▶ [DATA TO USE]:

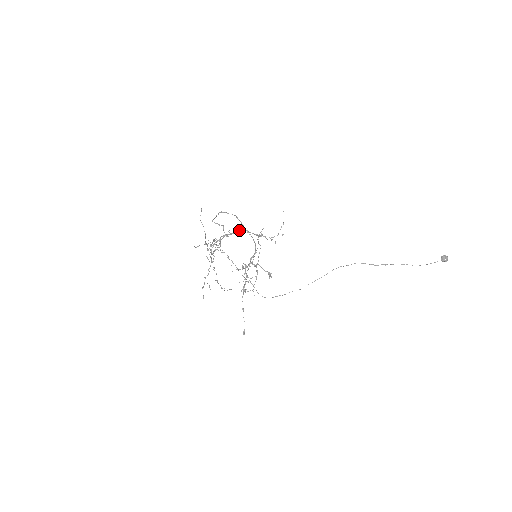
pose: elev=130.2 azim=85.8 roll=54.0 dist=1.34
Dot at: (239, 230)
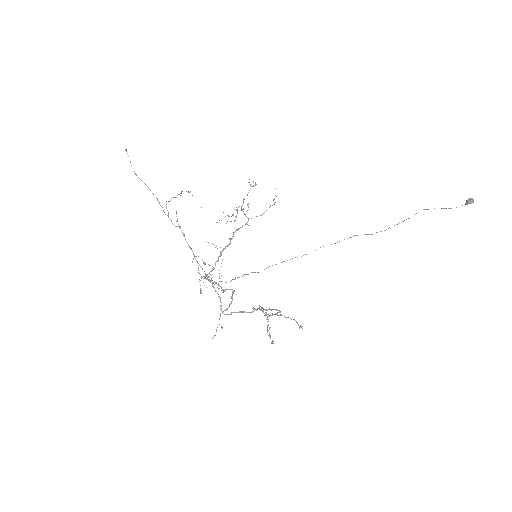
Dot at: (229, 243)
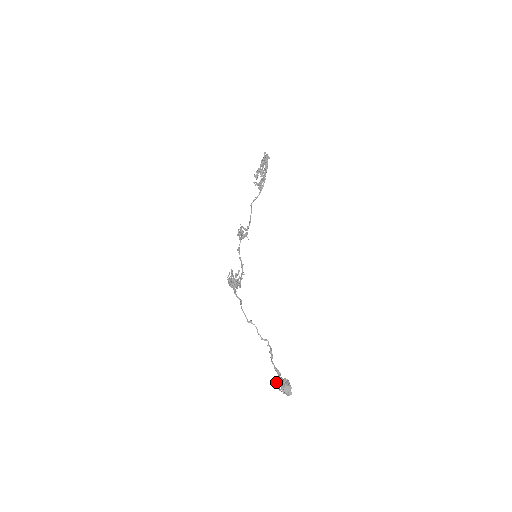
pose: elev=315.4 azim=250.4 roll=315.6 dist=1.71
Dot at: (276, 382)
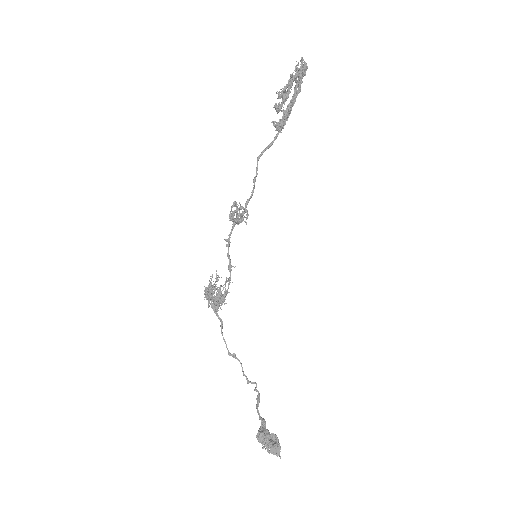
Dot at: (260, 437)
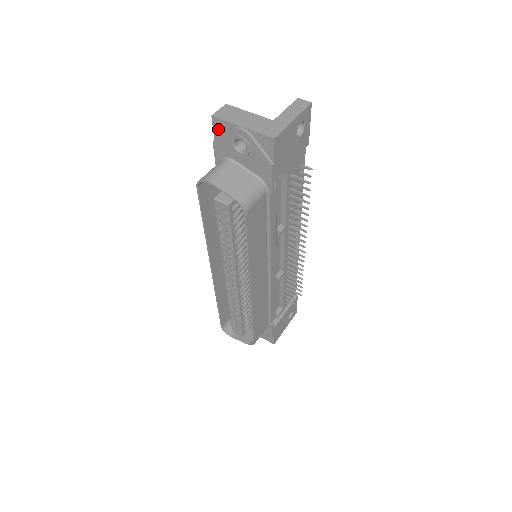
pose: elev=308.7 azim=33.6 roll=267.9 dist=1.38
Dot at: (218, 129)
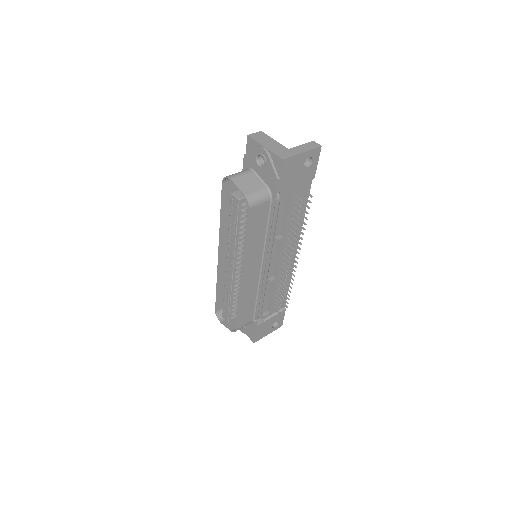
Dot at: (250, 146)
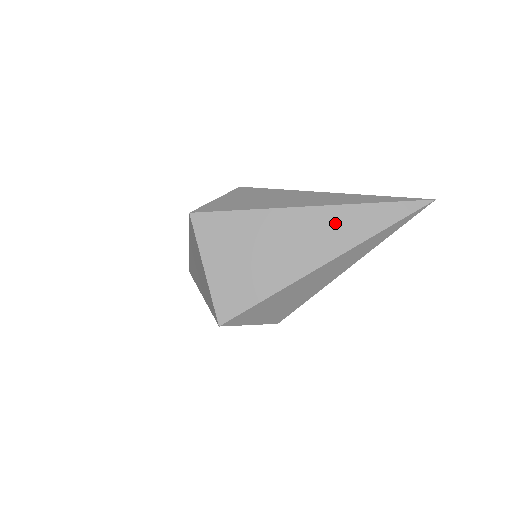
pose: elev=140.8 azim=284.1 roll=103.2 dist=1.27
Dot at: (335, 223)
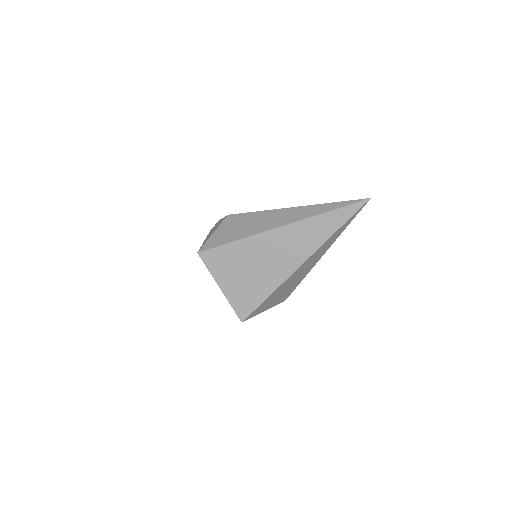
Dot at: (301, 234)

==

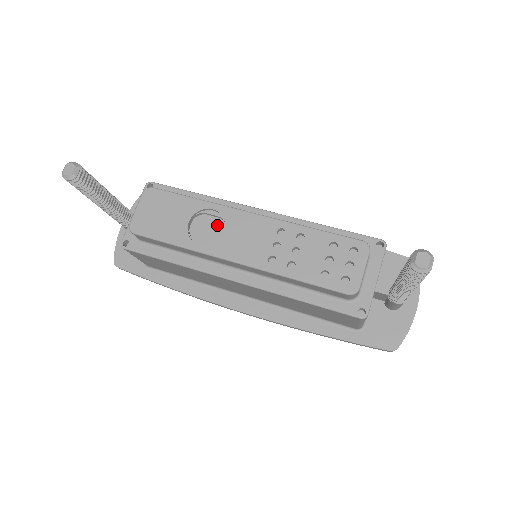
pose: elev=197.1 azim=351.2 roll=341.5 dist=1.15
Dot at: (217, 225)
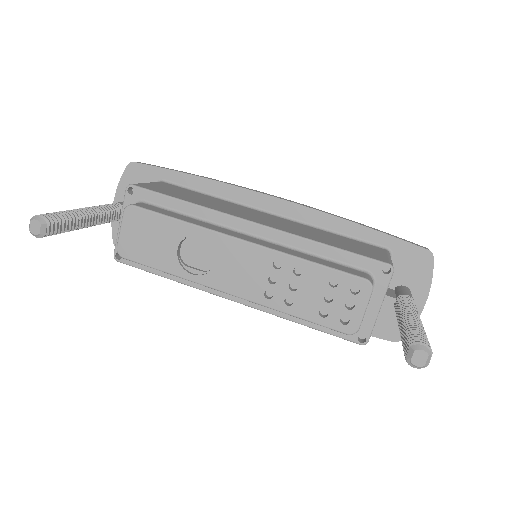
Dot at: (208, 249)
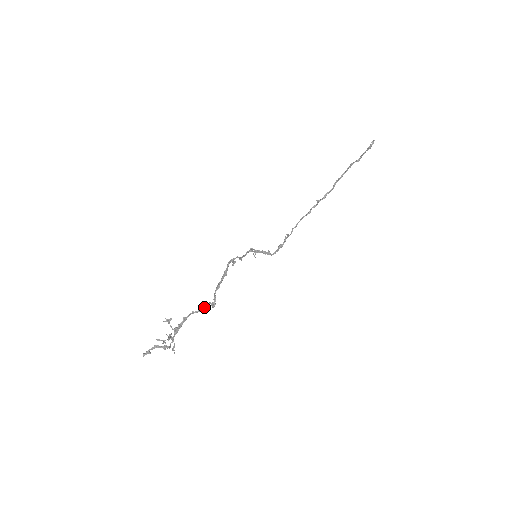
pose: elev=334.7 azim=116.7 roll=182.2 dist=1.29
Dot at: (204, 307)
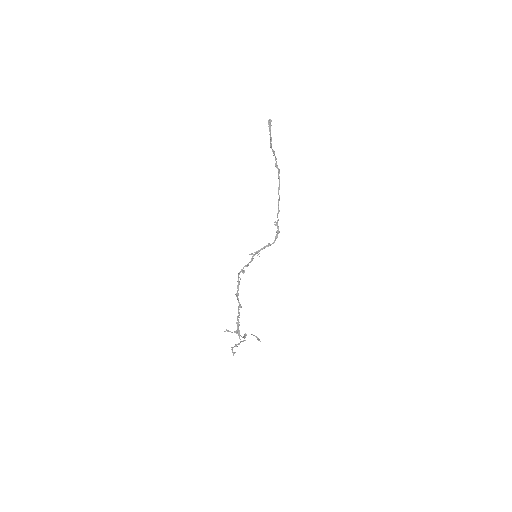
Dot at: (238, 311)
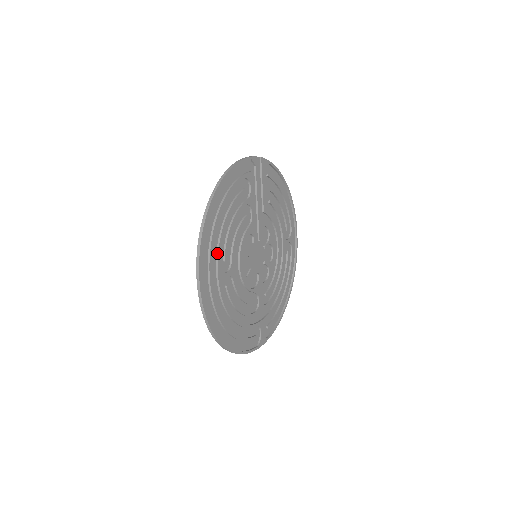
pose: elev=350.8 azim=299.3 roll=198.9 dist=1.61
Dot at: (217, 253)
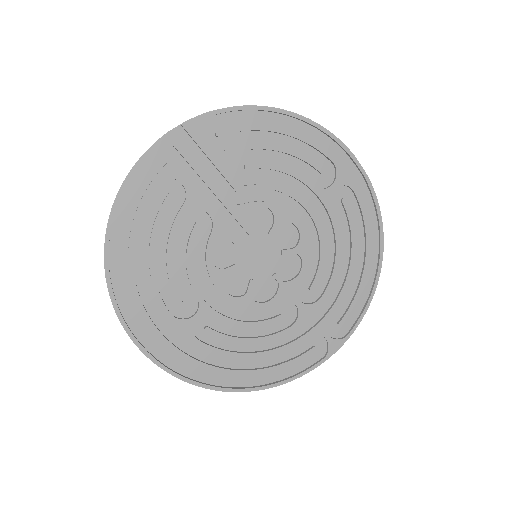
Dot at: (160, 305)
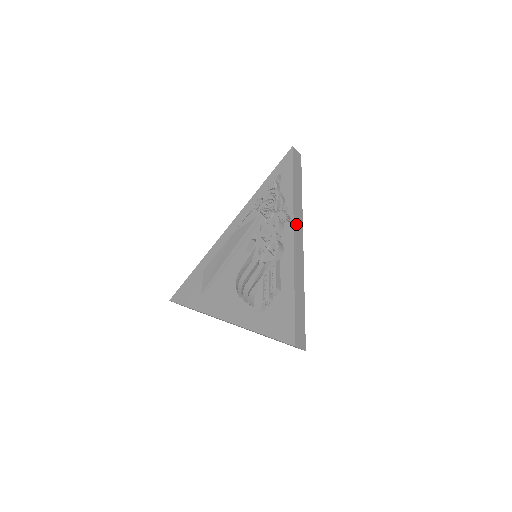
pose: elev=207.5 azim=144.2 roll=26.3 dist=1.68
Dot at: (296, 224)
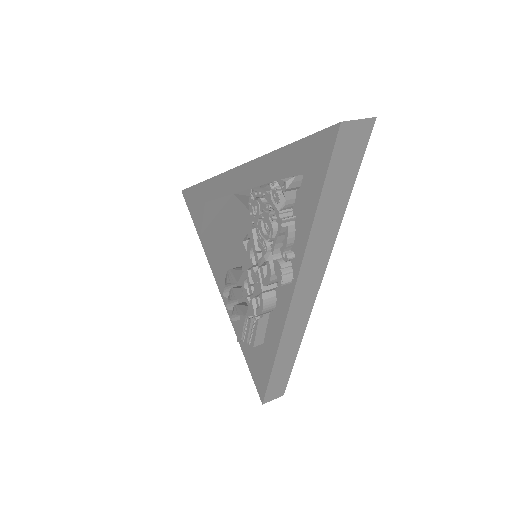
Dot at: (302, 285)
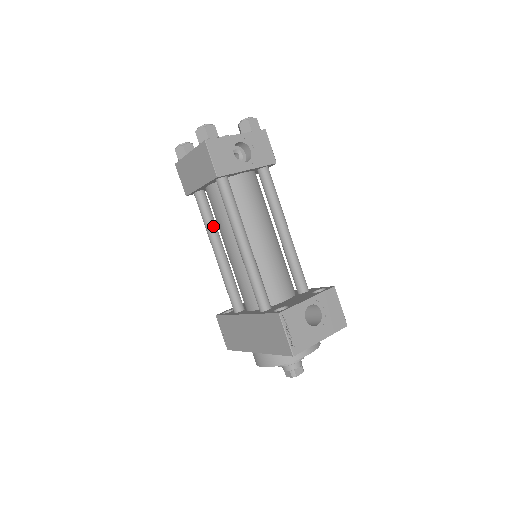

▶ [EXERCISE INSTRUCTIONS]: Rewrite the lines from the one containing "pose: elev=130.2 azim=85.8" through the one containing "Dot at: (250, 146)", inclusive, as a Markdown table with the columns Row and Line, numbering each row and skipping blank lines and pictures.

▶ [FULL RESPONSE]:
| Row | Line |
|---|---|
| 1 | pose: elev=130.2 azim=85.8 roll=54.0 dist=1.34 |
| 2 | Dot at: (239, 230) |
| 3 | Dot at: (229, 243) |
| 4 | pose: elev=315.4 azim=250.4 roll=315.6 dist=1.71 |
| 5 | Dot at: (276, 382) |
| 6 | Dot at: (260, 437) |
| 7 | pose: elev=308.7 azim=33.6 roll=267.9 dist=1.38 |
| 8 | Dot at: (218, 129) |
| 9 | Dot at: (250, 146) |